To some, that decision may sound like a violation of the US First Amendment, but it is also is a stringent security measure to prevent the Islamic State from propagating fear and recruiting new followers. A report from the Brookings Institute found that between September and December 2014, ISIS used roughly 46,000 Twitter accounts

As The Christian Science Monitor's Warren Richey reported:

The Islamic State group has assembled the most sophisticated recruitment effort ever seen on social media with the ability in an instant to reach from the darkest corners of the Middle East all the way to the bedroom of a 16-year-old girl checking her Facebook page in suburban America.

It is this aspect of the group, experts say, that makes it so potent, so resilient – and so dangerous to the West.

“I have been doing this for a long time, about 45 years. I’ve never seen a terrorist organization with the kind of public-relations savvy that I've seen with [IS] globally,” Francis Taylor, undersecretary for intelligence and analysis at the Department of Homeland Security, told a congressional hearing in June.

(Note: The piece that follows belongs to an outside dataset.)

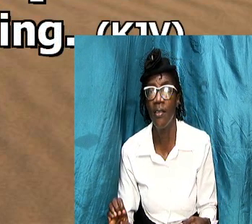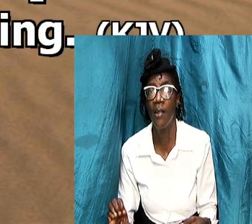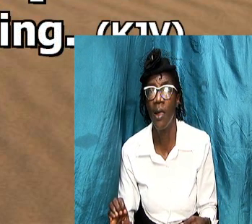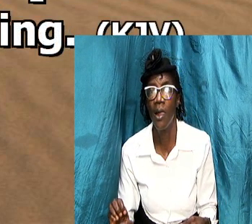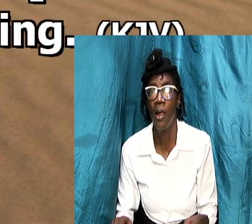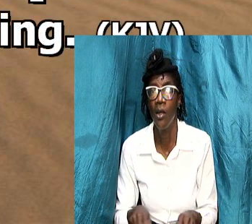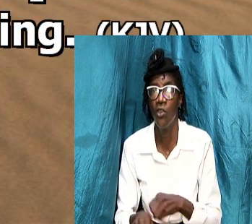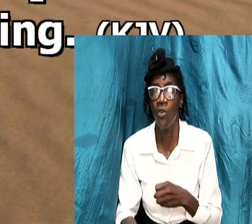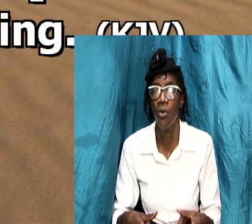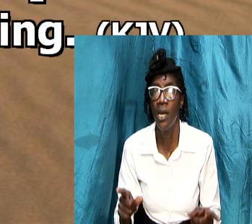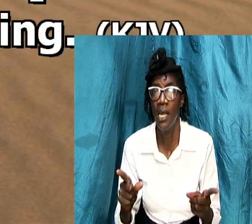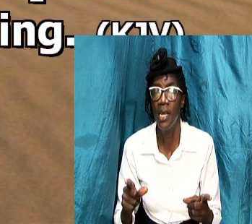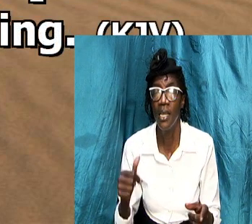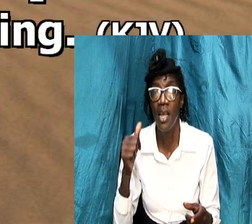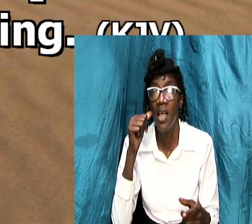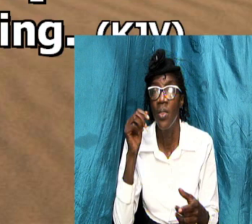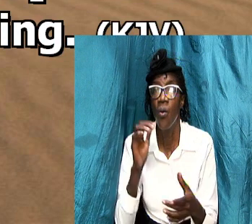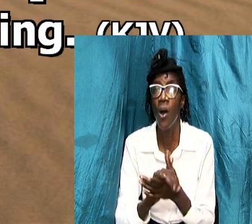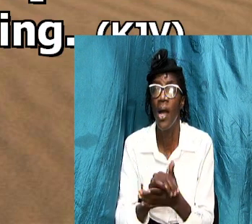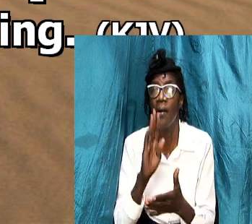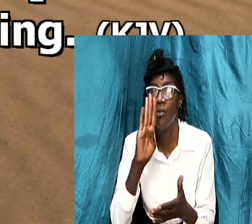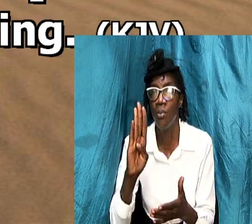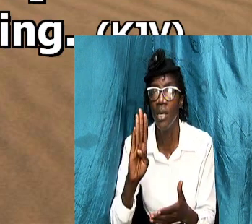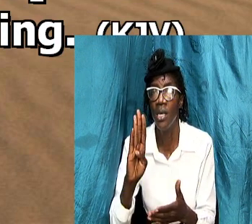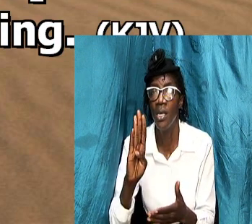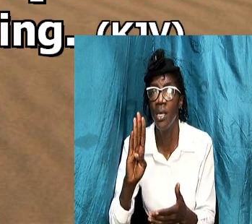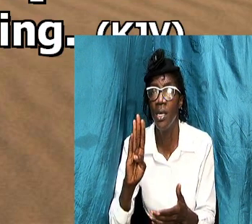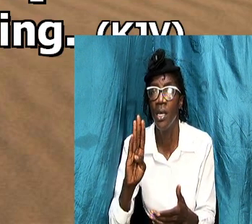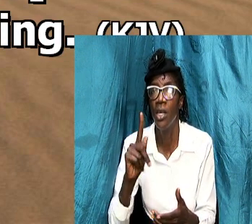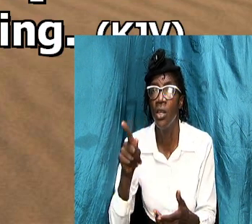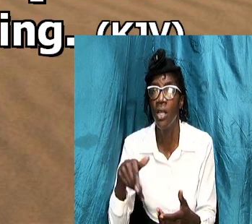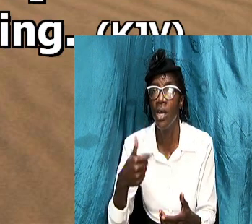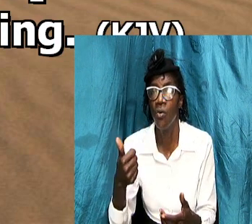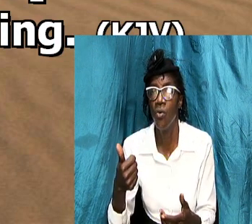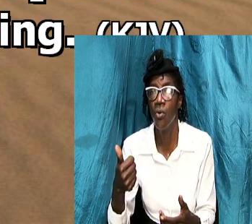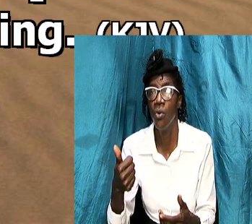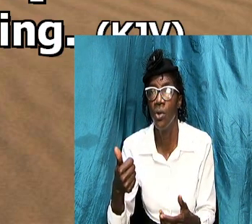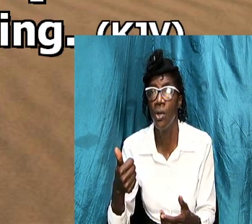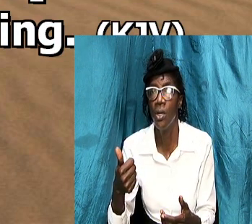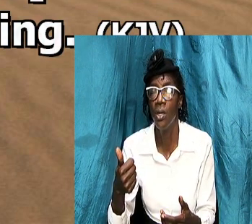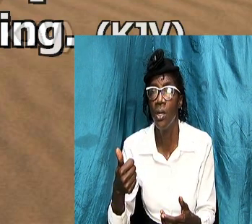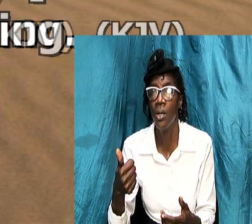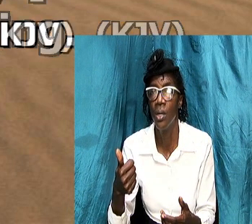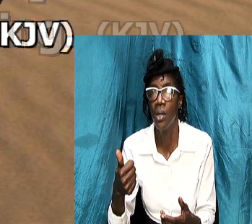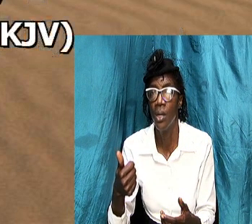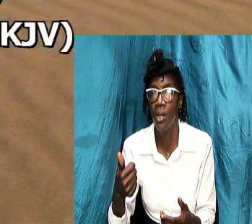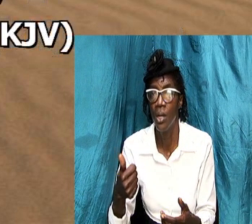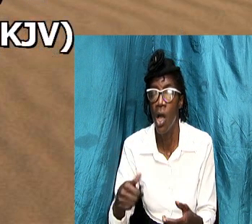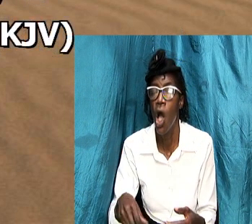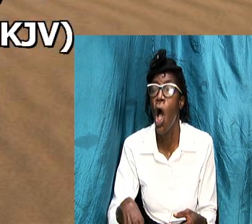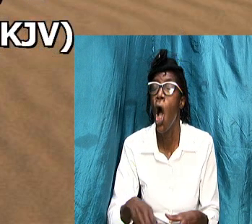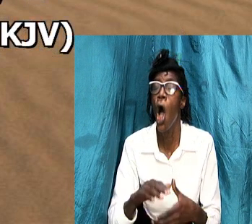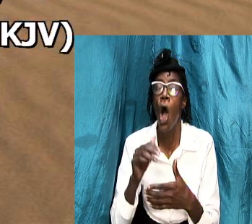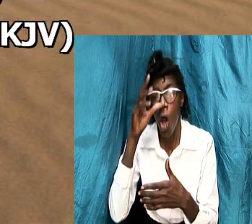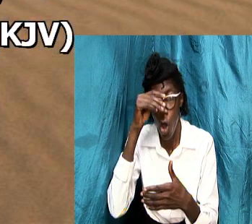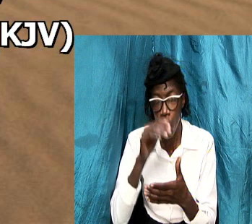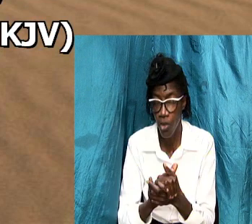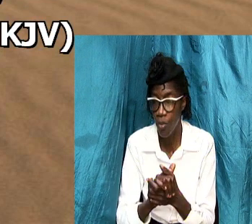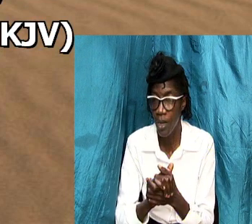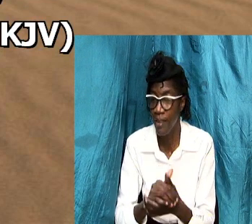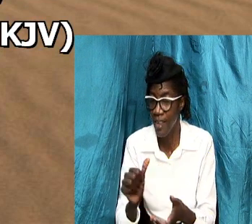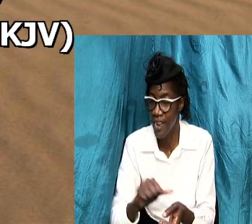so let the wives be to their own husbands in everything husbands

Twitter, however, has been less willing to ban all jihadi online activity. 

“Twitter continues to strongly support freedom of expression and diverse perspectives…but it also has clear rules governing what is permissible,” a Twitter spokesperson told The Washington Post. “The use of Twitter by violent extremist groups to threaten horrific acts of depravity and violence is of grave concern and against our policies, period.”

Following the graphic beheading of James Foley in August 2014, Twitter suspended over 10,000 ISIS accounts. Many accounts, however, are hard to catch. Jihadist users who have been suspended often reappear with a new account with a similar name but one additional letter or number.  Some Twitter users have created public rosters to document potential ISIS accounts.

As Mr. Mackey wrote in his column about the Dutch fighter for the Islamic State, "the archive of questions and answers offers a fascinating glimpse into the thinking of a Western-educated jihadist who has been transformed in the past two years from a skeptic of the Islamic State to an active member." 

But there's nothing left on the Tumblr account.